Have we given up on the --dont-warn-on-changed-or-deleted-files-even-though-this-might-lead-to-inconsistent-backups flag solution?
@jdchristensen
- no, because the default buzhash chunker already uses a 8MiB (2^23B) buffer now.
- needs checking in the code, but as soon as a file has multiple chunks, it would not make a big difference.
- N/A
- yes, but i guess we first need a failure rollback - because after we started processing a file, we have put chunks into the repo. if we then do not write the item to the archive, we potentially have orphaned chunks.
that failure / giving up rollback is also needed for e.g. IO error in the middle of a file, we have a ticket about that IIRC.
for the retry mode, it would make sense to:
- not decref / delete chunks while retrying (because propability for same chunks is rather high and also it works faster in the 2nd+ retry, with better chances to not have yet another change in the file while processing it)
- after N retries, give up and decref / delete chunks as needed to not create orphans.
@ThomasWaldmann It's really the combination of the first two items that I think would help, and if the chunker already reads ahead 8MB, then one could consider the first item done (except that one might ask for a slightly larger buffer). But the first item is only a benefit if the second item is done, namely if you check (or at least save) the stat info right when you reach EOF.
I agree that the fourth item is likely tricky to implement and get right, so I understand your hesitancy.
Thanks for you answer @ThomasWaldmann
Now I agree that disabling the warning globally would be a bad idea, and borg don't need to give that option.

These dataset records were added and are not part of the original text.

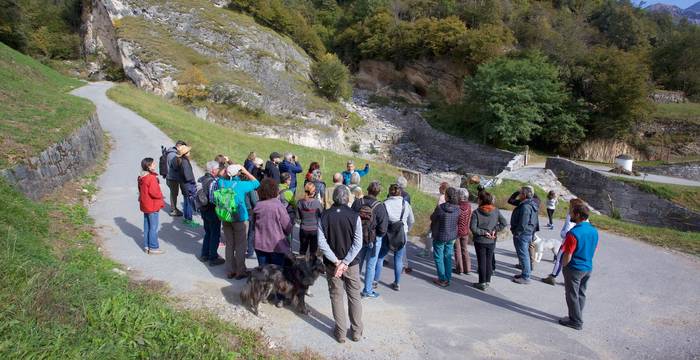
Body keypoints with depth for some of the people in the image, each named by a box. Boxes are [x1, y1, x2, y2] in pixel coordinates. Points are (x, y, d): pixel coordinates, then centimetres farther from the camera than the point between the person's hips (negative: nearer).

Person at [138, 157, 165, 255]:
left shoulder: (142, 177, 6)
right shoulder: (151, 178, -22)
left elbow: (141, 191, 14)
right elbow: (154, 192, -25)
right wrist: (161, 195, -7)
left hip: (145, 205, 9)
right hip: (152, 206, -9)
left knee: (147, 226, 16)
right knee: (153, 227, 0)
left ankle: (147, 246, 24)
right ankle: (153, 248, 6)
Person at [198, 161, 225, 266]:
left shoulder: (203, 179, 0)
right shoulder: (213, 182, -24)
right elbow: (213, 199, -29)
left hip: (204, 210, 8)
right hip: (212, 211, -8)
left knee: (207, 233, 22)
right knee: (215, 234, 6)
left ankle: (204, 255, 32)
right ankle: (213, 258, 15)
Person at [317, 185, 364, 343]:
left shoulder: (324, 216, -8)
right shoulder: (354, 216, -12)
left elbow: (321, 242, -14)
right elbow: (358, 243, -16)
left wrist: (336, 261, -13)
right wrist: (345, 262, -15)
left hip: (332, 264, 1)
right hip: (352, 264, -1)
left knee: (336, 297, 13)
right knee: (354, 297, 14)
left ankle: (340, 332, 20)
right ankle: (356, 332, 23)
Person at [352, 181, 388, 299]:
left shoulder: (357, 203, -11)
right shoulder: (380, 207, -21)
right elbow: (383, 228, -21)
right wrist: (379, 235, 0)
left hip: (358, 237, 4)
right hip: (374, 239, -4)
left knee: (358, 262, 21)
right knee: (370, 265, 10)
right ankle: (367, 291, 21)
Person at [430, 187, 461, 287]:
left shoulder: (440, 208, -24)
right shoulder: (458, 209, -9)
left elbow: (432, 218, -9)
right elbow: (458, 222, 4)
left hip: (440, 236, -5)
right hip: (452, 236, 5)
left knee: (439, 258, 10)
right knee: (448, 257, 18)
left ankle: (442, 279, 13)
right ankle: (448, 278, 25)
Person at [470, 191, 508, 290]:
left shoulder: (476, 212, -16)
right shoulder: (496, 211, -3)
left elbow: (473, 228, -21)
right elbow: (504, 223, -3)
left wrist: (484, 232, -13)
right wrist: (495, 230, -5)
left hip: (480, 241, -4)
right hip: (492, 241, 4)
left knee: (481, 262, 6)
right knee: (489, 261, 15)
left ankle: (482, 283, 13)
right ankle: (488, 281, 25)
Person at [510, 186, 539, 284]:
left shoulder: (525, 207, -23)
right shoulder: (531, 204, 10)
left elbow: (523, 223, -26)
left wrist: (517, 233, -17)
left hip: (522, 234, -10)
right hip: (529, 233, 10)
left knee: (523, 255, -2)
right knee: (525, 254, 19)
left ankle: (525, 277, 5)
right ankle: (525, 274, 30)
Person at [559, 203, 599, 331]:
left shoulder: (574, 233, -25)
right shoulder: (594, 231, 0)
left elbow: (568, 255, -21)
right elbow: (595, 250, 11)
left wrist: (563, 266, -5)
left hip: (574, 269, -8)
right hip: (588, 268, 8)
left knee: (572, 295, 6)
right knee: (581, 294, 18)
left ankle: (576, 321, 15)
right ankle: (577, 318, 29)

But I am also starting to realize that this change makes borg 1.2 kind of unusable for us, and more generally to backup / on servers. Even after ignoring warnings on log files, in 3 days I received 200 emails… prometheus wals, fail2ban sqlite, atop files, rrd files, mailboxes, user uploads, etc. There is a lot of active files on a server.
Do you confirm that Borg 1.1 does not have this problem? And Borg 2 will carry the same behavior than 1.2?
It's not like the problem would not be there if you used borg 1.1.x, just it would not check and therefore would not warn you about this issue. So you might find out at restore time that some files are not internally consistent.
So guess it boils down to: "are these files important?"
- y: you need to get a consistent state of them (e.g. fs snapshot)
- n: do not back them up (or ignore the warnings)
borg2 / master branch currently behaves like 1.2.x.